Friday, July 15, 2005

True Lies

An interesting bit from Len Munsil, the president of CAP, about how those of us opposed to the "Protect Marriage Arizona Amendment" are using "false arguments" against the amendment. I couldn't disagree more. Every single one of these arguments he addresses is not only true, but likely to happen.

Looking at them one by one:

Remember first that the amendment simply reserves the special status of marriage in our laws to people who are actually married.


This makes it sound like the amendment is very basic, but it is not. The wording is vague and far-reaching and the "special status of marriage in our laws" numbers many, many things. The implications are HUGE and not simple at all.

It does not prevent people from agreeing to allow each other hospital visitation, inheritance rights, medical decisionmaking, or other benefits.


Hospital visitation and medical decision making in many cases are reserved for "next of kin" and while same-sex couples can write up legal contracts (costing hundreds or thousands of dollars) to give each other power of attorney or ensure visitation, these can be challenged by the legal "next of kin," who are often parents who are against the union. In places like Tucson where a Domestic Partnership registry exists, this extends legal protection to things like hospital visitation so that it cannot be so easily challenged. Inheritance rights similarly can be challenged by "next of kin." Also, lets look at the wording of part of the amendment:

NO LEGAL STATUS FOR UNMARRIED PERSONS SHALL BE CREATED OR RECOGNIZED BY THIS STATE OR ITS POLITICAL SUBDIVISIONS THAT IS SIMILAR TO THAT OF MARRIAGE.


Every single one of the expensive contracts same-sex couples draw up to protect themselves and their families could easily be challenged in court as a "legal status for unmarried persons...similar to that of marriage."

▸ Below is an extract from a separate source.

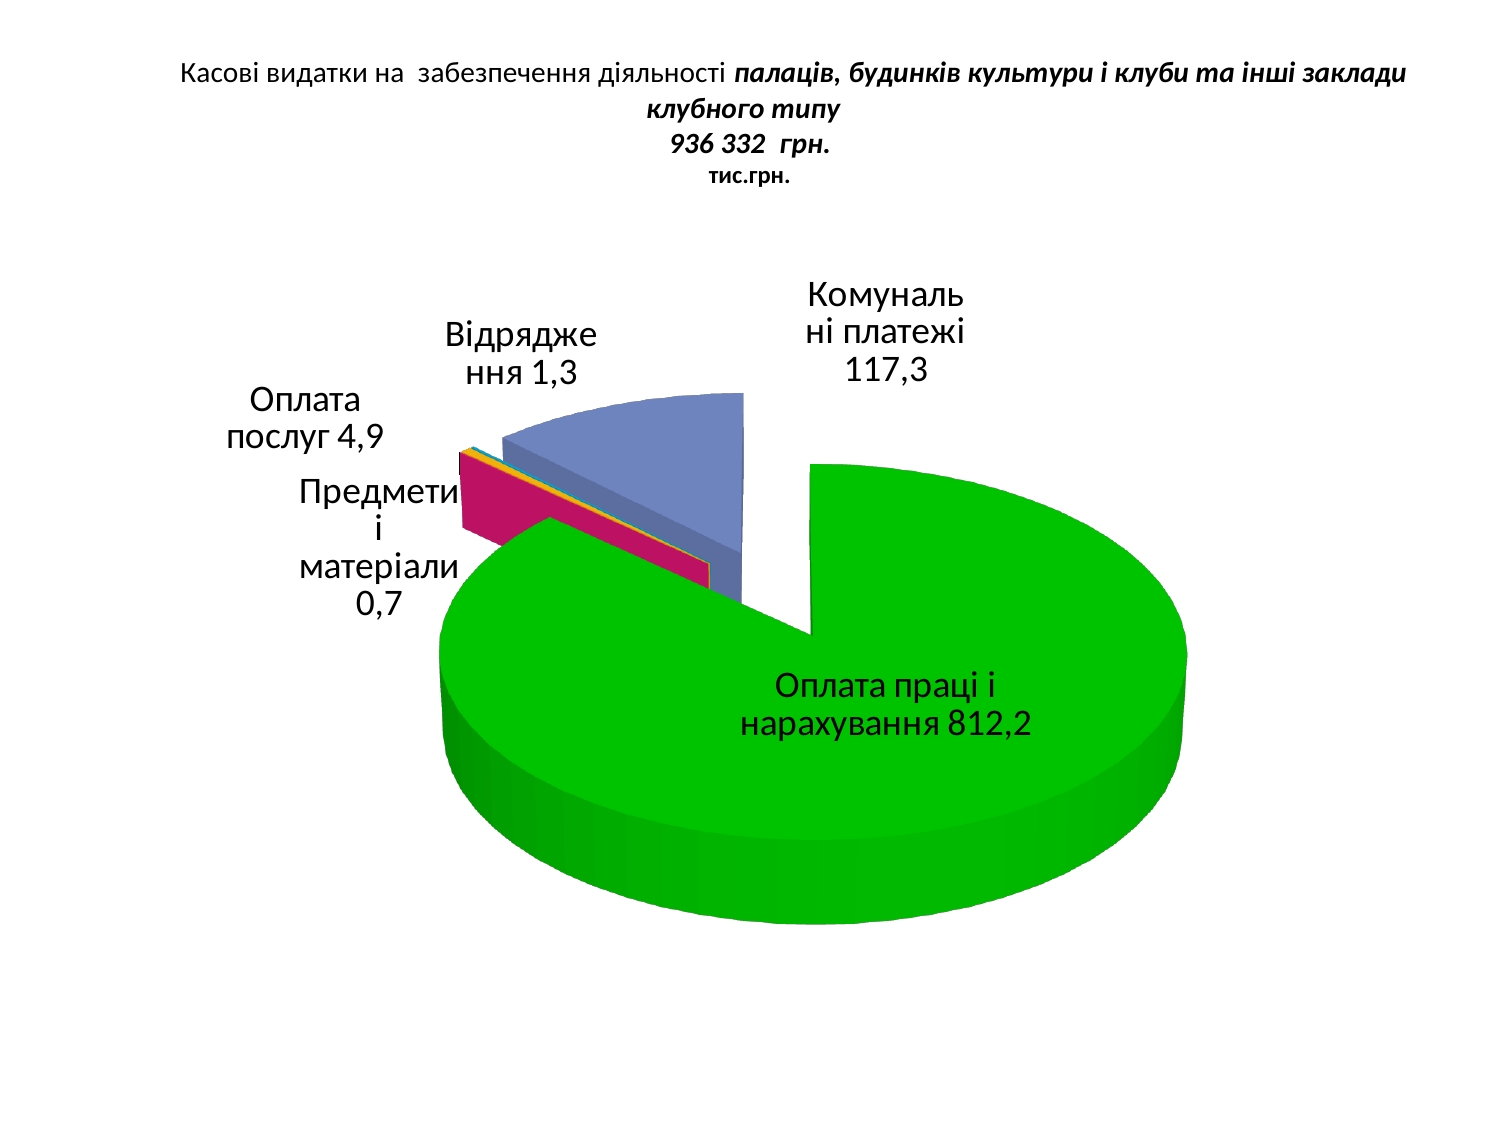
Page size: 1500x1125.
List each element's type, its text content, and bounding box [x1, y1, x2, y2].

chart [76, 231, 1427, 1083]
title Касові видатки на забезпечення діяльності палаців, будинків культури і клуби та інші заклади клубного типу 936 332 грн. тис.грн. [75, 45, 1425, 231]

As for "other benefits," the list is long and varied as to what "other benefits" marriage provides that people cannot get if domestic partnerships are not recognized. They run the gamut from things like not being able to pay the family rate at city parks and rec to not being able to get bereavement or family medical leave when a partner has died or is ill and needs care. Health insurance for domestic partners of government employees like Pima County or school districts is also huge. For example, Tucson Unified School District currently offers health care benefits for domestic partners. This will absolutely be illegal if the amendment passes. How can it possibly be a lie to say that this amendment won't take away "other benefits" from people?

It does not prevent people from providing for each other in their last will and testament.


No, but it gives huge legal backing for family members who want to challenge wills. Again, the amendment is very vaguely worded. This could also easily fall under the nebulous "legal status for unmarried persons...similar to that of marriage."

It does not prevent the government from enforcing domestic violence laws against domestic partners who become violent.


This is Happening. Now. In Ohio. Are we supposed to take Munsil's word that this won't happen here when it is happening elsewhere because of a very similar amendment?

It does not prevent private businesses from providing benefits to whoever (sic) the business wants to provide with benefits.


No, but it could potentially scare private businesses into not providing domestic partnership benefits.

As the debate continues, remember that much of the rhetoric you will hear from opponents is pure politics, scare tactics and fiction.


Unlike the rhetoric from CAP which is never pure politics, scare tactics, or pure fiction.

It's easy for Len Munsil to say the opposition is lying, but he doesn't back up a single one of his statements. Not one. He says definitively the amendment "does not do" these things. Some of these things the amendment definitely WILL do, like take away "other benefits" and provide a good basis for legal challenge to domestic violence laws applying to non-married partners ala Ohio, so who's the real liar? Others it MAY do and not only is it impossible for Munsil to guarantee it won't but he doesn't even bother to back up why he thinks it won't.

Don't believe the CAP rhetoric. This amendment will hurt people in Arizona if it passes.

1 Comments:

At 11:11 AM, Blogger Jess said...

Excellent post. I was happy to see Len Munsil's "grassroots movement" lose some steam, when he said that his initiative needs "hundreds" of signatures per day to get on the 2006 ballot. His recent bald-faced lies are a show of weakness. If we get the word out, I don't think there's enough ignorant Arizonans to sign his proposal. At least that's my hope.
Something that may be a good idea to confront Len's insistence that the anti-CAPpers are "lying" would be to create a resource online showing legal decisions (like the one you've already got linked) and personal accounts showing that vague "pro-marriage" measures actually do take away insurance, hospital visitation, and will rights. I think that Cathy Busha could re-contact some of the folks that gave advice on how to run the campaign and ask them about legal fallout, etc. --Adam S.